In conclusion, I don’t update my estimate much. The picture painted is mixed anyway, with lots of scope for China to become stronger in innovating any time even if it should now indeed have significant gaps still. I would remain totally unsurprised if many leading AI innovations also come out of China in the coming years (or decades, assuming we’ll witness any), though I admit to remain a lay person on the topic—a lay person skeptical about so-called experts’ views in that domain.
Indeed. I also note that if innovation is hampered by institutional support or misallocated funding / support, we should have higher probability on a rapid & surprising improvement. If its hampered by cultural support, we should expect slower improvement.
Thanks for mentioning this. At a cursory glance, it does seem like Japan says China has a significant fraction of the world’s most impressive academic publishers (everyone who claims this is what Japan says neglects to cite the actual report Japan issued). I didn’t predict this was the case, and so now I am looking at this more in depth. Though this may not mean anything, they could be gaming the metrics used there.

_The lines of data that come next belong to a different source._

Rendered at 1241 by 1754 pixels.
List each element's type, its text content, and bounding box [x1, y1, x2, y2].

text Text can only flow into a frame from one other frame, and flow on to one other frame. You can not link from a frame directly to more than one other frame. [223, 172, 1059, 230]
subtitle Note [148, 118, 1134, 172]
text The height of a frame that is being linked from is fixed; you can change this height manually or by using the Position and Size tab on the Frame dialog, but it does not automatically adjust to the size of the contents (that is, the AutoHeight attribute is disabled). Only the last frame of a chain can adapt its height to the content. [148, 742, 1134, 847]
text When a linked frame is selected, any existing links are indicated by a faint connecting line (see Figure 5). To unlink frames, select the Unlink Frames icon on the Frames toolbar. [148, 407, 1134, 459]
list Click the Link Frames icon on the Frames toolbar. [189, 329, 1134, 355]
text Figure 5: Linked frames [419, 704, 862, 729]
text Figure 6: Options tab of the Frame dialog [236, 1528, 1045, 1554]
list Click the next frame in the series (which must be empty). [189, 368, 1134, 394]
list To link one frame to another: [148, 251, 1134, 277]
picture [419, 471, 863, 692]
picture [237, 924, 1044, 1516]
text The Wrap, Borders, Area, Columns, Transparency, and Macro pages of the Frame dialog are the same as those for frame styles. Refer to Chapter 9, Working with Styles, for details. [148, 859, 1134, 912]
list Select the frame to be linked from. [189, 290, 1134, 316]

Edit: Also, before anyone mentions it, I don’t find claims that their average researcher is underperforming compared to their western counterparts all that convincing, because science is a strongest link sort of game, not a weakest link sort of game. In fact, you may take this as a positive sign for China, because unlike in the US, they care a lot less about their average and potentially a lot more about their higher percentiles.
Also in favor of china: The money they allocate to research is increasing faster than their number of researchers. I put a largish probability based off post-war American science that this results in more groundbreaking science done.
Relatedly.
The only problem is getting AIs not to say thought-crime. Seems like all it takes is one hack of OAI + implementation of whats found to solve this though. China is good at hacking, and I doubt the implementation is all that different from typical ML engineering.